#### [TASK DESCRIPTION]
Convert every line in the records below into one numbered list, omitting blank lines.
++++
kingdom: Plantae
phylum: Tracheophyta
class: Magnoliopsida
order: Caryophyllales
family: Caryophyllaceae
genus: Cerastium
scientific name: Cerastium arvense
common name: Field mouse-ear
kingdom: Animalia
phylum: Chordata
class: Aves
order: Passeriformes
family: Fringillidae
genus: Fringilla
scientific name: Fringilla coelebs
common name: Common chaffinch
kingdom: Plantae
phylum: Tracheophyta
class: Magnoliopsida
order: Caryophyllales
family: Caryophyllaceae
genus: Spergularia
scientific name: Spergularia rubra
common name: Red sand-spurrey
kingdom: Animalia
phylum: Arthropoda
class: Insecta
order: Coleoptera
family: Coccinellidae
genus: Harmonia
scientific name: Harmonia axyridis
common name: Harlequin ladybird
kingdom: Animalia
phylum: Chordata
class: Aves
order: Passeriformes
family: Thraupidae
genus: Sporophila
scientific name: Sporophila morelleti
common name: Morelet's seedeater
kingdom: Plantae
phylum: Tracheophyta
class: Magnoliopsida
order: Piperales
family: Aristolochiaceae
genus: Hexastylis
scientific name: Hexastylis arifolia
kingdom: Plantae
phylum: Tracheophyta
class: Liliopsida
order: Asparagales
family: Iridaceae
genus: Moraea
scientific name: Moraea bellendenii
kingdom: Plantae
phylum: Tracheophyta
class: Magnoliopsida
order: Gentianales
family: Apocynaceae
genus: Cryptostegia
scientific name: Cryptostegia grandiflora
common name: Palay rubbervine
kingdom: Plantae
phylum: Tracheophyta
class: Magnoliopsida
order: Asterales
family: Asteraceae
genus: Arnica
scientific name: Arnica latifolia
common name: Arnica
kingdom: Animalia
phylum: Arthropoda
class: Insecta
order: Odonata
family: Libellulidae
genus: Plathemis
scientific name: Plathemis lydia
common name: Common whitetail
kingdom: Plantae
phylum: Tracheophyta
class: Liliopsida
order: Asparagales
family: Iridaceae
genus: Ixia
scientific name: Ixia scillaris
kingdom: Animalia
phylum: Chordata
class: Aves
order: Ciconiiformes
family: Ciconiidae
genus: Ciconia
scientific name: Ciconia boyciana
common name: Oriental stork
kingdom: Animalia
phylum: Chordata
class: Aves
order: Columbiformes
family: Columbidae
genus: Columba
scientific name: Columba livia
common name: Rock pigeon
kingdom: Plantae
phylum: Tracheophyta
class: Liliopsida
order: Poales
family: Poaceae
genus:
++++
#### [SOLUTION TO THE EXERCISE]
1. kingdom: Plantae
2. phylum: Tracheophyta
3. class: Magnoliopsida
4. order: Caryophyllales
5. family: Caryophyllaceae
6. genus: Cerastium
7. scientific name: Cerastium arvense
8. common name: Field mouse-ear
9. kingdom: Animalia
10. phylum: Chordata
11. class: Aves
12. order: Passeriformes
13. family: Fringillidae
14. genus: Fringilla
15. scientific name: Fringilla coelebs
16. common name: Common chaffinch
17. kingdom: Plantae
18. phylum: Tracheophyta
19. class: Magnoliopsida
20. order: Caryophyllales
21. family: Caryophyllaceae
22. genus: Spergularia
23. scientific name: Spergularia rubra
24. common name: Red sand-spurrey
25. kingdom: Animalia
26. phylum: Arthropoda
27. class: Insecta
28. order: Coleoptera
29. family: Coccinellidae
30. genus: Harmonia
31. scientific name: Harmonia axyridis
32. common name: Harlequin ladybird
33. kingdom: Animalia
34. phylum: Chordata
35. class: Aves
36. order: Passeriformes
37. family: Thraupidae
38. genus: Sporophila
39. scientific name: Sporophila morelleti
40. common name: Morelet's seedeater
41. kingdom: Plantae
42. phylum: Tracheophyta
43. class: Magnoliopsida
44. order: Piperales
45. family: Aristolochiaceae
46. genus: Hexastylis
47. scientific name: Hexastylis arifolia
48. kingdom: Plantae
49. phylum: Tracheophyta
50. class: Liliopsida
51. order: Asparagales
52. family: Iridaceae
53. genus: Moraea
54. scientific name: Moraea bellendenii
55. kingdom: Plantae
56. phylum: Tracheophyta
57. class: Magnoliopsida
58. order: Gentianales
59. family: Apocynaceae
60. genus: Cryptostegia
61. scientific name: Cryptostegia grandiflora
62. common name: Palay rubbervine
63. kingdom: Plantae
64. phylum: Tracheophyta
65. class: Magnoliopsida
66. order: Asterales
67. family: Asteraceae
68. genus: Arnica
69. scientific name: Arnica latifolia
70. common name: Arnica
71. kingdom: Animalia
72. phylum: Arthropoda
73. class: Insecta
74. order: Odonata
75. family: Libellulidae
76. genus: Plathemis
77. scientific name: Plathemis lydia
78. common name: Common whitetail
79. kingdom: Plantae
80. phylum: Tracheophyta
81. class: Liliopsida
82. order: Asparagales
83. family: Iridaceae
84. genus: Ixia
85. scientific name: Ixia scillaris
86. kingdom: Animalia
87. phylum: Chordata
88. class: Aves
89. order: Ciconiiformes
90. family: Ciconiidae
91. genus: Ciconia
92. scientific name: Ciconia boyciana
93. common name: Oriental stork
94. kingdom: Animalia
95. phylum: Chordata
96. class: Aves
97. order: Columbiformes
98. family: Columbidae
99. genus: Columba
100. scientific name: Columba livia
101. common name: Rock pigeon
102. kingdom: Plantae
103. phylum: Tracheophyta
104. class: Liliopsida
105. order: Poales
106. family: Poaceae
107. genus:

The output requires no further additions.